Restate every line of the data word for word, except for the images.
BEGIN Data provided
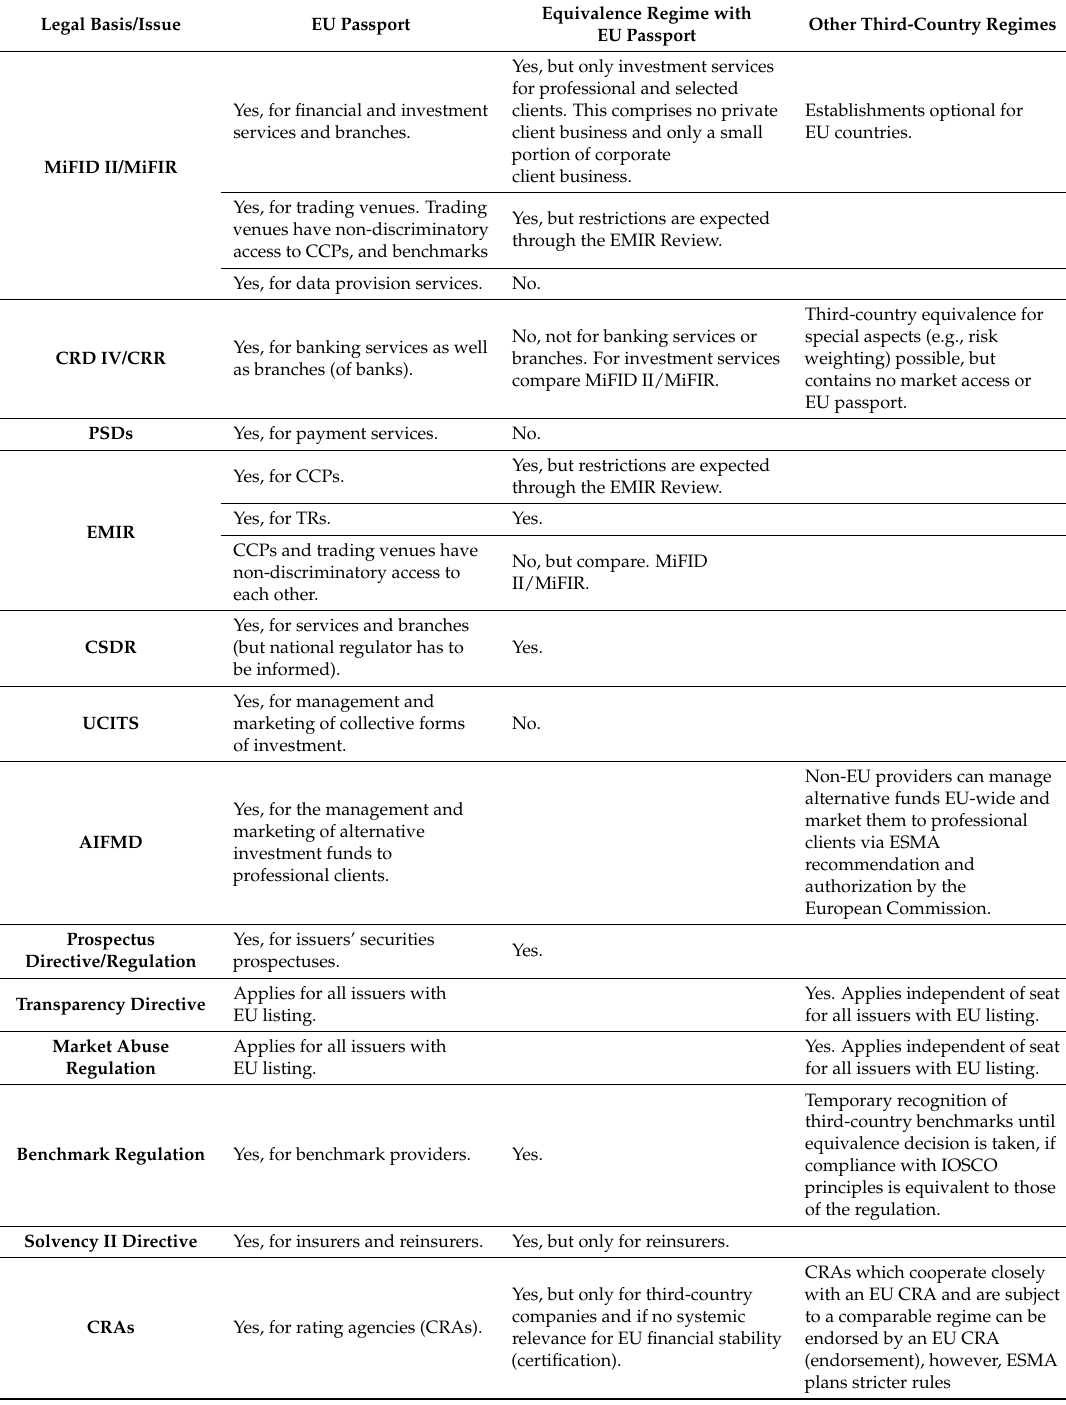
Table 1. EU passporting and third-country regimes in EU financial and capital markets law. Legal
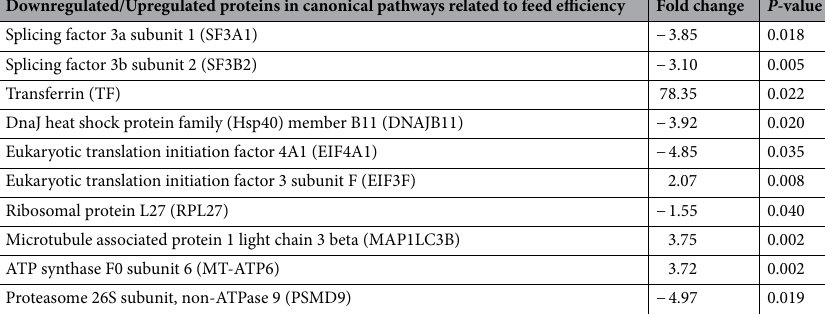
Proteasome 26S subunit, non-ATPase 9 Table 2. Downregulated/Upregulated proteins in canonical pathways related to feed efficiency.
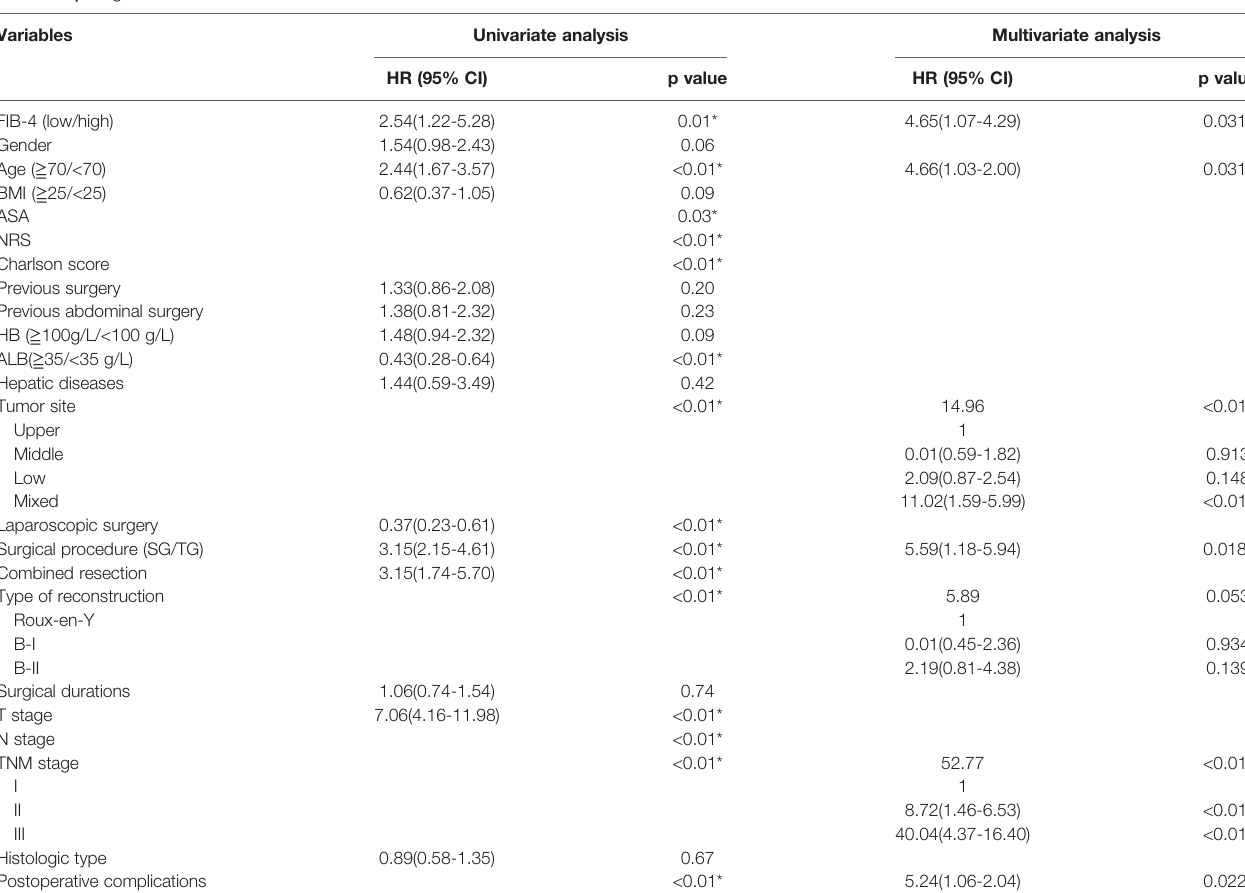
TABLE 2 | Prognostic factors for overall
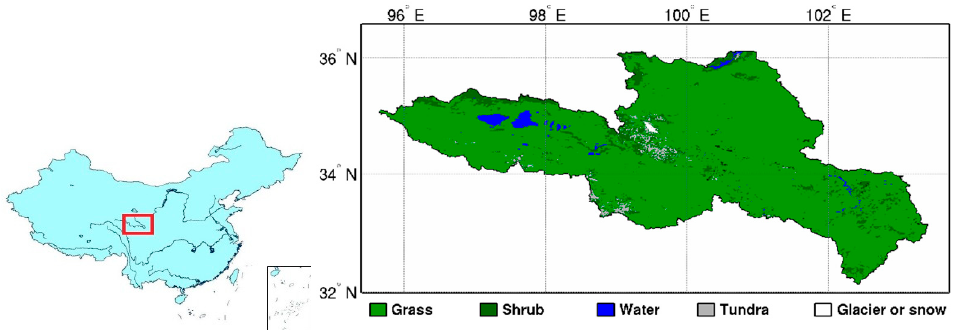
Figure 1. Location and land use of the Source Region of the Yellow River (SRYR). The regular meteorological and eddy covariance observations from the SRYR Alpine Climate Stations (102 ◦ 08 (cid:48) E, 33 ◦ 53 (cid:48) N, 3443 m) were used from 1 August 2019. The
END Data provided
**Result for this task**
Table 1. EU passporting and third-country regimes in EU financial and capital markets law. Legal
Proteasome 26S subunit, non-ATPase 9 Table 2. Downregulated/Upregulated proteins in canonical pathways related to feed efficiency.
TABLE 2 | Prognostic factors for overall
Figure 1. Location and land use of the Source Region of the Yellow River (SRYR). The regular meteorological and eddy covariance observations from the SRYR Alpine Climate Stations (102 ◦ 08 (cid:48) E, 33 ◦ 53 (cid:48) N, 3443 m) were used from 1 August 2019. The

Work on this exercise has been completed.